Q: What about the D.C. area makes it a good
setting for your novels?
A:
Every novel I’ve published has been set in the Washington, D.C., area, which is
surprising even to me since I am not from the area. I suppose I began writing
about D.C. and Montgomery County because I was viewing it through the lens of
an outsider, and everything seemed fresh and interesting.
But
part of what continues to fascinate me about Bethesda in particular is the
ideal nature of the place. There’s an unusually high level of affluence and
education among the residents, and they are all trying to live examined lives.
In
my mind I often equate Bethesda with Plato’s republic—how do you set about
creating a perfect society?

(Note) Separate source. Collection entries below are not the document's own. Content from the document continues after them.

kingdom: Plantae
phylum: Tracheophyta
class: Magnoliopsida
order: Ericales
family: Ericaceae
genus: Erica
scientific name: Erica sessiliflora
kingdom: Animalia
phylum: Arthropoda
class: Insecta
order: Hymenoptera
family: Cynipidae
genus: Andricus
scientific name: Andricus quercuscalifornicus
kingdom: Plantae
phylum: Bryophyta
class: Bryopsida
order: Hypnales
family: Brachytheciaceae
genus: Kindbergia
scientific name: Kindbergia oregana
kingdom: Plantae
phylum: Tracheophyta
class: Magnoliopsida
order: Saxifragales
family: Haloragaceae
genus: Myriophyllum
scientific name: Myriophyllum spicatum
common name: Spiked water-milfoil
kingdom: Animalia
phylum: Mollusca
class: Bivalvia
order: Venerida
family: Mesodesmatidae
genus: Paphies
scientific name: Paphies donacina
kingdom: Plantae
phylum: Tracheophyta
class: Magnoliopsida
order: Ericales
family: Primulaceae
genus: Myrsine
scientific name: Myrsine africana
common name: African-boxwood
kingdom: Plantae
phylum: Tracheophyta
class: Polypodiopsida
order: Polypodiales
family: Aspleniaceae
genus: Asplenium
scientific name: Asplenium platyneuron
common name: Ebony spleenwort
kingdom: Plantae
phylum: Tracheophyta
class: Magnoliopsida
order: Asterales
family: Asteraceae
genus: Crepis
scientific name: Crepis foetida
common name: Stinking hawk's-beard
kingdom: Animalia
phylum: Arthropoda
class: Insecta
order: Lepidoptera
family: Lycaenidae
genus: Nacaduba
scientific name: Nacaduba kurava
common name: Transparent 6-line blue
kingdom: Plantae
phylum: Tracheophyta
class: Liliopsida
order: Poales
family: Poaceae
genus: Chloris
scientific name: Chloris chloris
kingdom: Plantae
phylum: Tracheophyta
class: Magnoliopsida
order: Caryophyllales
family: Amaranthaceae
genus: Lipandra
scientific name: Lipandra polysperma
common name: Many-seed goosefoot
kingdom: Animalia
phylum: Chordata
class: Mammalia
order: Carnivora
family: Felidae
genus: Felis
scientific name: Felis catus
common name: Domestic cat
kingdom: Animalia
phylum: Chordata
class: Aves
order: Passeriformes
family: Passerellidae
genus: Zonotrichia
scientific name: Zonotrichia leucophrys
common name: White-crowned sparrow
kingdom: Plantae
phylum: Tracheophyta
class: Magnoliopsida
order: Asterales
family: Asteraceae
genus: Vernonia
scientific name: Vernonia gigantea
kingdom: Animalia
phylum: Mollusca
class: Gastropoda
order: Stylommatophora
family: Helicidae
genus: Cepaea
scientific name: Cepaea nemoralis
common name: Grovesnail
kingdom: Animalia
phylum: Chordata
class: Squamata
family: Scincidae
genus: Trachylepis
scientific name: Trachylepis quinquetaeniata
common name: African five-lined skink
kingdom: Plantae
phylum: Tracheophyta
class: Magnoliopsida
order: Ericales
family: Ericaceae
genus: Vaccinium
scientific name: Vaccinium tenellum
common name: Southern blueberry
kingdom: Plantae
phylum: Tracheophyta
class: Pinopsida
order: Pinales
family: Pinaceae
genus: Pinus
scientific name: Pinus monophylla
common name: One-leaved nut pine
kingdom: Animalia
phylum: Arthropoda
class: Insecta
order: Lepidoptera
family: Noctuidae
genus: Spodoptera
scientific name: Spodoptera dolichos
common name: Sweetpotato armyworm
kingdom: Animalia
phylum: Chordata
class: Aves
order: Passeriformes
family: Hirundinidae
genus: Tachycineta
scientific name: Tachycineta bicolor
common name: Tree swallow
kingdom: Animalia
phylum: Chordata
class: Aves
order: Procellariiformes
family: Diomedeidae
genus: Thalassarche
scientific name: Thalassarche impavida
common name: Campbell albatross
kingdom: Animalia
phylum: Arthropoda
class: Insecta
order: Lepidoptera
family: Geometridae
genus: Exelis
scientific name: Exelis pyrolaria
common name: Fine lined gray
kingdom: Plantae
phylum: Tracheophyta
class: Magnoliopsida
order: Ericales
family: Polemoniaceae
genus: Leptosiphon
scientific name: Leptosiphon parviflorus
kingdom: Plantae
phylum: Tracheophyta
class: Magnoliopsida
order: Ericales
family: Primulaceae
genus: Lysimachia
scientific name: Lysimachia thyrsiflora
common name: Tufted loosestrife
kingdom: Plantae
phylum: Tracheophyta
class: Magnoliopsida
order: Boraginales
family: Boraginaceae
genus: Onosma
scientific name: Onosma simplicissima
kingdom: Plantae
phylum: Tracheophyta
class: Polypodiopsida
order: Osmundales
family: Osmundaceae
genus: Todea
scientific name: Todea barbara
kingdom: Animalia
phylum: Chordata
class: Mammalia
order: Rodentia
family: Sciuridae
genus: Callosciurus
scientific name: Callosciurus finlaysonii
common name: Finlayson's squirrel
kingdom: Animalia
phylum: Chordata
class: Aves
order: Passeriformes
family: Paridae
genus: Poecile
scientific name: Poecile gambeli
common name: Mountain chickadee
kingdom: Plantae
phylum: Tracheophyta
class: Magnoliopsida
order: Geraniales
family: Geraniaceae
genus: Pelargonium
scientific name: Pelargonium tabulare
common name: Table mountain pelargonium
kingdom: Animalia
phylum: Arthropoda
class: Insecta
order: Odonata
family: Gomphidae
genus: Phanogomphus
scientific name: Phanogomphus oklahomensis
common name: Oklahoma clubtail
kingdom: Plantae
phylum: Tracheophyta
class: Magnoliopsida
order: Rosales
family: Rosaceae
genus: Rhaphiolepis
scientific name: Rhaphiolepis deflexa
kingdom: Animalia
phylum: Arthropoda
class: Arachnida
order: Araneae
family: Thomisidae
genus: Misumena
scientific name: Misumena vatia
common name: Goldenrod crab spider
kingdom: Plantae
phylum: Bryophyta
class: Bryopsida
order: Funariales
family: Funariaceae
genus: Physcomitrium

And then once you have achieved that, just sit back
and see what happens.
Q: Which authors have inspired you?
A: At times I feel I am nothing more
than the sum of what I have read: Everything I’ve ever read is lodged inside me
somewhere, which is part of why I can’t give any of my books away, and my house
may soon buckle from the weight.
But the simpler answer is that I love
to read dark comedy. William Boyd’s A Good Man in Africa, Graham Greene’s Our
Man in Havana, George Orwell’s Burmese Days, Zoe Heller’s Notes on a Scandal. I’m
a huge fan of Cathleen Schine, who writes very smart but accessible fiction, so
I was honored to have her write a blurb for the book.
Q: Anything else we should know?
A: I feel quite fortunate right now to
have a life and a job where I’m surrounded by books.